Kamu kurum ve kuruluşları ve Devlet üniversitelerinde görev yapan hekim ve diş hekimleri ile diğer sağlık meslek mensuplarının sağlık mesleğinin icrası kapsamında yaptıkları muayene, teşhis ve tedaviye ilişkin tıbbi işlem ve uygulamalar nedeniyle idare tarafından ödenen tazminattan dolayı ilgilisine rücu edilip edilmeyeceğine ve rücu miktarına, ilgilinin görevinin gereklerine aykırı hareket etmek suretiyle görevini kötüye kullanıp kullanmadığı ve kusur durumu gözetilerek Mesleki Sorumluluk Kurulu tarafından bir yıl içinde karar verilir. (Ek cümle:21/2/2024-7496/21 md.) Devlet üniversitelerinde görev yapanlar bakımından, ilgili üniversite tarafından Mesleki Sorumluluk Kurulu kararı ve varsa ilgili hakkında görevinin gereklerine aykırı hareket etmek suretiyle görevini kötüye kullandığına dair kesinleşmiş ceza mahkemesi kararı dikkate alınarak altı ay içinde nihai karar verilir.
(Ek fıkra:21/2/2024-7496/21 md.) İdare, kesinleşen mahkeme kararında hüküm altına alınan tazminatı ödedikten sonra hukuken sağlık mesleğinin icrası kapsamında yaptıkları muayene, teşhis ve tedaviye ilişkin tıbbi işlem ve uygulamalar nedeniyle tazminatın ödenmesine sebep olan ve zorunlu meslekî malî sorumluluk sigortası bulunan kamu kurum ve kuruluşları ile devlet üniversitelerinde görev yapan sağlık meslek mensuplarının yerine geçer.
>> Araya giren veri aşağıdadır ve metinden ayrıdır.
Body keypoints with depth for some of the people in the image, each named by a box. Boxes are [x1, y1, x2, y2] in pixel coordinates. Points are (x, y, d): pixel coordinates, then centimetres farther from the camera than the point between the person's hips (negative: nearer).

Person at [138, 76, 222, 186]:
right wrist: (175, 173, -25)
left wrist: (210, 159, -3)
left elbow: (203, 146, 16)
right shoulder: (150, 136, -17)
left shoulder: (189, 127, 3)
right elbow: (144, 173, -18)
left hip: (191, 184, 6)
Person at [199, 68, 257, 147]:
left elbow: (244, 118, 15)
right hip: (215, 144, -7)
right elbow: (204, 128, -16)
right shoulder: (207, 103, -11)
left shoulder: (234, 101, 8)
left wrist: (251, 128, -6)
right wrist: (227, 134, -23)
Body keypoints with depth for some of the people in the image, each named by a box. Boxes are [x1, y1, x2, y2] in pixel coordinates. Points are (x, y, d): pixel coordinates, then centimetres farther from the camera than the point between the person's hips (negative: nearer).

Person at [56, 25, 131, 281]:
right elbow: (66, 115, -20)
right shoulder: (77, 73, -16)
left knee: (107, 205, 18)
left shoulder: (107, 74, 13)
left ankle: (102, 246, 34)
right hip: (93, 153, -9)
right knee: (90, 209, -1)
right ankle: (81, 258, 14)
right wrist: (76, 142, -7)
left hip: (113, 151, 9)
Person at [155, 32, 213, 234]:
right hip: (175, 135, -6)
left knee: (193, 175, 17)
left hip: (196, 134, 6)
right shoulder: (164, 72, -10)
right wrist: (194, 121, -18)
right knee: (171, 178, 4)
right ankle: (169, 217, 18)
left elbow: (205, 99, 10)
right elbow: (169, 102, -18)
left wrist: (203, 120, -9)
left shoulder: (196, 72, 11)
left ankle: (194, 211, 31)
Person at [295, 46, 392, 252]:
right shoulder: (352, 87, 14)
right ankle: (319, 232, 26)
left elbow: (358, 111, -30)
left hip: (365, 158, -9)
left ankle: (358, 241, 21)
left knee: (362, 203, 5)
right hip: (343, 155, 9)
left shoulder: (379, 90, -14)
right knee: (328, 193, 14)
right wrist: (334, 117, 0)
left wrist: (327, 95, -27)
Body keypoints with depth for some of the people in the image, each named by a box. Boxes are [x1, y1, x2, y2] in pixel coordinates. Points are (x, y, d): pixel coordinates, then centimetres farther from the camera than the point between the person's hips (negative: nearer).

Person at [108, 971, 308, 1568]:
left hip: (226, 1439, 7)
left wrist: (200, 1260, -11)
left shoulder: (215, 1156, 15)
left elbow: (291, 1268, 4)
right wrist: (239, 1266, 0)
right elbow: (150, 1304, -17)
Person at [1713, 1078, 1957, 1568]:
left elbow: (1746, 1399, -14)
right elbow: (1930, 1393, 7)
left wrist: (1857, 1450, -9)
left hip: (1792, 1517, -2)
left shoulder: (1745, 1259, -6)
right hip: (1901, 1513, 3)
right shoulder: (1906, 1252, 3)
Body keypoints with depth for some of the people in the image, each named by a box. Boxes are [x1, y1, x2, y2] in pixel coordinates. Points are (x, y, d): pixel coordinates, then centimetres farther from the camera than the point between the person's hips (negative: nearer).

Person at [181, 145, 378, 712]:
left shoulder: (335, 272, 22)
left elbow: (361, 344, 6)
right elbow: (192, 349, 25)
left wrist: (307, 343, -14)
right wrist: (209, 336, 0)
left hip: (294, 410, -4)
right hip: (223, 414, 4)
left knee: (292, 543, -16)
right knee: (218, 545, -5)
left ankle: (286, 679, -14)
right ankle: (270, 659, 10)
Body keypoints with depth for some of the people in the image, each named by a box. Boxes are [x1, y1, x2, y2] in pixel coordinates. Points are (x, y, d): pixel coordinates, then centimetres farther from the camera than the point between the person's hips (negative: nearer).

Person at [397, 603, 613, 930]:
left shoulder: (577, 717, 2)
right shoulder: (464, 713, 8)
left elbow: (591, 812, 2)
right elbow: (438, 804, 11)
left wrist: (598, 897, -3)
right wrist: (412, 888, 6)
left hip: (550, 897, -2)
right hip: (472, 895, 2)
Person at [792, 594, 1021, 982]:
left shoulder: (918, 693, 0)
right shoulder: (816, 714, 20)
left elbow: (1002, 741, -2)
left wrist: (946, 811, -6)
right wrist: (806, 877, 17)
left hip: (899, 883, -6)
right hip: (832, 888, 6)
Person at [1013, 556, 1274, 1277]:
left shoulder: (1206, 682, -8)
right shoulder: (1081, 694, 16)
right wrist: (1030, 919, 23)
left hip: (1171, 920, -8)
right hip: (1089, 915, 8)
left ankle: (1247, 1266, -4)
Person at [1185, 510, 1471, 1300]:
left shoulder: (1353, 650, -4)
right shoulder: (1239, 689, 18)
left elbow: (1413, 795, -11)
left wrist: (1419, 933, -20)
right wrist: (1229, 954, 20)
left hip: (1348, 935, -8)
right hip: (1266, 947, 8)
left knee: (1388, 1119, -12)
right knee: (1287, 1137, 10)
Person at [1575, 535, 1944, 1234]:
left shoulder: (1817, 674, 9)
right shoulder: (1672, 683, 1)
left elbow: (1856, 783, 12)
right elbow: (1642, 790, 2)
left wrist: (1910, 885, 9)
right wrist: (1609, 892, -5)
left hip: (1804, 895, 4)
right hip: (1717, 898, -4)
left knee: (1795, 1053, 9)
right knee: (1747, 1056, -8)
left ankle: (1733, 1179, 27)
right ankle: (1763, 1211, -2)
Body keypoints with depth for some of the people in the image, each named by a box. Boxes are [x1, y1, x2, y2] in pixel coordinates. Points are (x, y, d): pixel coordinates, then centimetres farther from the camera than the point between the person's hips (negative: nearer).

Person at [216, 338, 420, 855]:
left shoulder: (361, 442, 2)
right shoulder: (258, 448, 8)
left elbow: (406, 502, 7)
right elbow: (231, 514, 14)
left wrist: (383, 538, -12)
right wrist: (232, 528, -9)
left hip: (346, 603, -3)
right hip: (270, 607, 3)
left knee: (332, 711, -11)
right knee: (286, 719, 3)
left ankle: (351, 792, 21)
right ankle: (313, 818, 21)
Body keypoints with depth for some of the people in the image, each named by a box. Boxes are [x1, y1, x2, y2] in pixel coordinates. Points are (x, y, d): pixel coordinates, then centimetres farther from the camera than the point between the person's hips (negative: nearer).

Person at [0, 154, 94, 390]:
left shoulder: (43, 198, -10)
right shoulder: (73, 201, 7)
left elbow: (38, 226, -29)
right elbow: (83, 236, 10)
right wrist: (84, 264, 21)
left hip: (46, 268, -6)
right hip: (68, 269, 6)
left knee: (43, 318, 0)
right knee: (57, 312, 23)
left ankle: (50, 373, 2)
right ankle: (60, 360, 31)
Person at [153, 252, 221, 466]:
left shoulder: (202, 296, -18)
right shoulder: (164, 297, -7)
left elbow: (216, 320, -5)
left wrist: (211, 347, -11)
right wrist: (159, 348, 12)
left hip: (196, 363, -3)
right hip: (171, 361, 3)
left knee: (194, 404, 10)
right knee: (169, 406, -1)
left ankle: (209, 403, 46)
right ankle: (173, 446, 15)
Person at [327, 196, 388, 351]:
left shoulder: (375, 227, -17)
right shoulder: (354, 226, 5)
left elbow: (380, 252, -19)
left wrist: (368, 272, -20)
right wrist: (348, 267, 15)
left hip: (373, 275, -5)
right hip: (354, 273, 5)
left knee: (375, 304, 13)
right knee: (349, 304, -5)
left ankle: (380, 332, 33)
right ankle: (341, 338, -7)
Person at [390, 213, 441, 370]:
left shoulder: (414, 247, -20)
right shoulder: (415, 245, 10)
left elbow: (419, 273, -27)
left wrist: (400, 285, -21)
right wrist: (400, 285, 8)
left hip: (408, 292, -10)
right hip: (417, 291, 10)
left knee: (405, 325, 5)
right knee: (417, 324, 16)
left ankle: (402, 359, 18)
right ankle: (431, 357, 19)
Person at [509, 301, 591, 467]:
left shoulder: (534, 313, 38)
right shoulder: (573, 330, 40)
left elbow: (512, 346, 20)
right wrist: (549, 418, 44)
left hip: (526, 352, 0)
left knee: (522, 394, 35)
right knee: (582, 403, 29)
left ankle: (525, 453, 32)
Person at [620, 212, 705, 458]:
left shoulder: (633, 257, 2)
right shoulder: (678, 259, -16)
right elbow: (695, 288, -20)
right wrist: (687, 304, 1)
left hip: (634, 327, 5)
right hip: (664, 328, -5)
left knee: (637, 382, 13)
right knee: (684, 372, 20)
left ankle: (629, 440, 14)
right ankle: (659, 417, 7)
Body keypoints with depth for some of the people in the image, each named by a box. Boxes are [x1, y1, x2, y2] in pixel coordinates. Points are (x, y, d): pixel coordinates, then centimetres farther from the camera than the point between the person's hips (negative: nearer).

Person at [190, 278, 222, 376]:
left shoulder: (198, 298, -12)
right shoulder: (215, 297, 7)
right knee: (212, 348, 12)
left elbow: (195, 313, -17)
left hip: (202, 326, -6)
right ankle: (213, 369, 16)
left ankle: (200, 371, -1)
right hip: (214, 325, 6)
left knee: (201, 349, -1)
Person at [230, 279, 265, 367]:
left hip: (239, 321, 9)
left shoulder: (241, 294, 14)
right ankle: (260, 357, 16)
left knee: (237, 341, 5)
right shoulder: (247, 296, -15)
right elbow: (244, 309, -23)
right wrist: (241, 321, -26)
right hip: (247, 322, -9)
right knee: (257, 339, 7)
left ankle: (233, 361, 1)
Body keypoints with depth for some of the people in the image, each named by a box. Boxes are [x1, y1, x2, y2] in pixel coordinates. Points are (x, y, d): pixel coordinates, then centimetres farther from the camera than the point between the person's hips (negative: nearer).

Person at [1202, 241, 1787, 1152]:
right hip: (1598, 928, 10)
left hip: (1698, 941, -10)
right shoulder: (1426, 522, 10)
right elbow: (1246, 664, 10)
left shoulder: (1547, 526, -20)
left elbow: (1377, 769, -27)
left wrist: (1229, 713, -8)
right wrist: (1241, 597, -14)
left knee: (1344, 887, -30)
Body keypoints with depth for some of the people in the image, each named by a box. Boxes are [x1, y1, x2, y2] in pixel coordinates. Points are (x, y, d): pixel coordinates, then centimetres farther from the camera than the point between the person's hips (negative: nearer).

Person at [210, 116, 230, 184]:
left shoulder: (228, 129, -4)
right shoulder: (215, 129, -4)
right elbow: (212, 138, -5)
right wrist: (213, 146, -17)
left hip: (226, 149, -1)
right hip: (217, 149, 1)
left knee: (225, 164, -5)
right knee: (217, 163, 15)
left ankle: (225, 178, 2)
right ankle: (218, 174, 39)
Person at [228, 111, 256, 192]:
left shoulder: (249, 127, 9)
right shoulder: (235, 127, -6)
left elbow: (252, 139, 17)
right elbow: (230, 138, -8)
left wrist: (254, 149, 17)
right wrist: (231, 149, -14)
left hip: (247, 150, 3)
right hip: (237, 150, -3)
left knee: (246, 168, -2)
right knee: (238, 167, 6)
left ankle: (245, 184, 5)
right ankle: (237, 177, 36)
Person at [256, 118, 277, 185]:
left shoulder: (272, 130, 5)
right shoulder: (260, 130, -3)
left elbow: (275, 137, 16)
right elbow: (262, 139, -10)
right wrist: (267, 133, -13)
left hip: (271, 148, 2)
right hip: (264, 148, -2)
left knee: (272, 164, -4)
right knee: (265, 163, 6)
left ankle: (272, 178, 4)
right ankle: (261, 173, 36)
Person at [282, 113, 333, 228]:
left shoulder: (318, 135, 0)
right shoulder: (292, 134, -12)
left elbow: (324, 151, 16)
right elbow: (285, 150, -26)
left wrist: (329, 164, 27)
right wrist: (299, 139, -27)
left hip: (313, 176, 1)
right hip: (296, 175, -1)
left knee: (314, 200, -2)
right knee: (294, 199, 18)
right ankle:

Bu sağlık meslek mensuplarının sağlık mesleğinin icrası kapsamında yaptıkları muayene, teşhis ve tedaviye ilişkin tıbbi işlem ve uygulamalar nedeniyle her türlü kusuru ve görevinin gereklerini yapmakta ihmal veya gecikme göstererek verdikleri zararlardan dolayı idare tarafından ödenen avukatlık vekâlet ücreti ve yargılama masrafları dâhil tazminat sağlık meslek mensubunun kusuru oranında ve sigorta teminatı dâhilinde tıbbi kötü uygulamaya ilişkin zorunlu malî sorumluluk sigortası yaptırdığı sigorta şirketinden talep edilir.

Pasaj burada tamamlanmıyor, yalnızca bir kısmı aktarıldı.